Hello @j.laute, when I am mimicking your method, I found the dimensions doesn’t quite match, so I am still confused.

This is what I have done so far (in Keras 2 and TF as backend, but I guess that does not matter):

rn_mean = np.array([123.68, 116.779, 103.939], dtype=np.float32).reshape((1,1,3))
inp_resnet = Input((224,224,3))
preproc = Lambda(lambda x: (x - rn_mean)[:, :, :, ::-1])(inp_resnet)
resnet_model = ResNet50(include_top=False, input_tensor=preproc)
res5b_branch2a = resnet_model.get_layer('res5b_branch2a')
last_conv_layer = resnet_model.layers[resnet_model.layers.index(res5b_branch2a)-1].output
resnet_model_conv = Model(inp_resnet, Flatten()(AveragePooling2D((7,7))(last_conv_layer)))

I think this is the same as what @jeremy mentioned in the video.

When I checked the summary of this resnet_model_conv, it says the output shape should be (None, 2048), so I am expecting that if i throw 200 images to this resnet_model_conv, the outcome should have a shape of (200, 2048). But the actual output had a shape of (800, 2048)…

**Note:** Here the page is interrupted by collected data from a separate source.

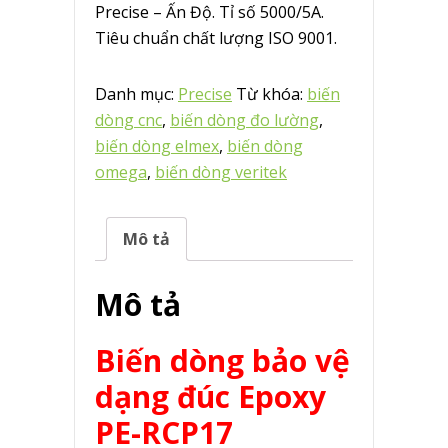
Precise – Ấn Độ. Tỉ số 5000/5A.
Tiêu chuẩn chất lượng ISO 9001.
Danh mục:
Precise
Từ khóa:
biến
dòng cnc
,
biến dòng đo lường
,
biến dòng elmex
,
biến dòng
omega
,
biến dòng veritek
Mô tả
Mô tả
Biến dòng bảo vệ
dạng đúc Epoxy
PE-RCP17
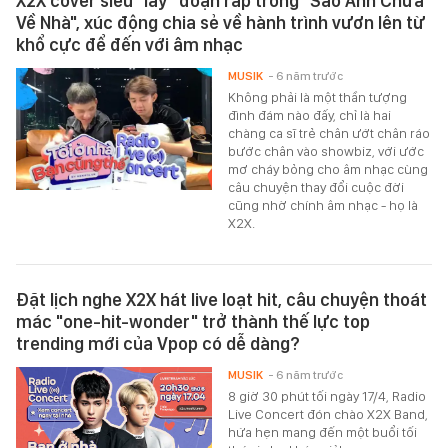
X2X cover siêu "lầy" đoạn rap trong "Sao Anh Chưa
Về Nhà", xúc động chia sẻ về hành trình vươn lên từ
khổ cực để đến với âm nhạc
MUSIK
- 6 năm trước
Không phải là một thần tượng
đình đám nào đấy, chỉ là hai
chàng ca sĩ trẻ chân ướt chân ráo
bước chân vào showbiz, với ước
mơ cháy bỏng cho âm nhạc cùng
câu chuyện thay đổi cuộc đời
cũng nhờ chính âm nhạc - họ là
X2X.
Đặt lịch nghe X2X hát live loạt hit, câu chuyện thoát
mác "one-hit-wonder" trở thành thế lực top
trending mới của Vpop có dễ dàng?
MUSIK
- 6 năm trước
8 giờ 30 phút tối ngày 17/4, Radio
Live Concert đón chào X2X Band,
hứa hẹn mang đến một buổi tối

So later on, when I throw this output into the fully_connected model, it turns out that I have 800 rows of input but only 200 labels (images), so the fc model does not work…

I am using only 200 images since I am just testing the method. I am really confused about which part is wrong. If you could please kindly give me a hint, I would highly appreciate it!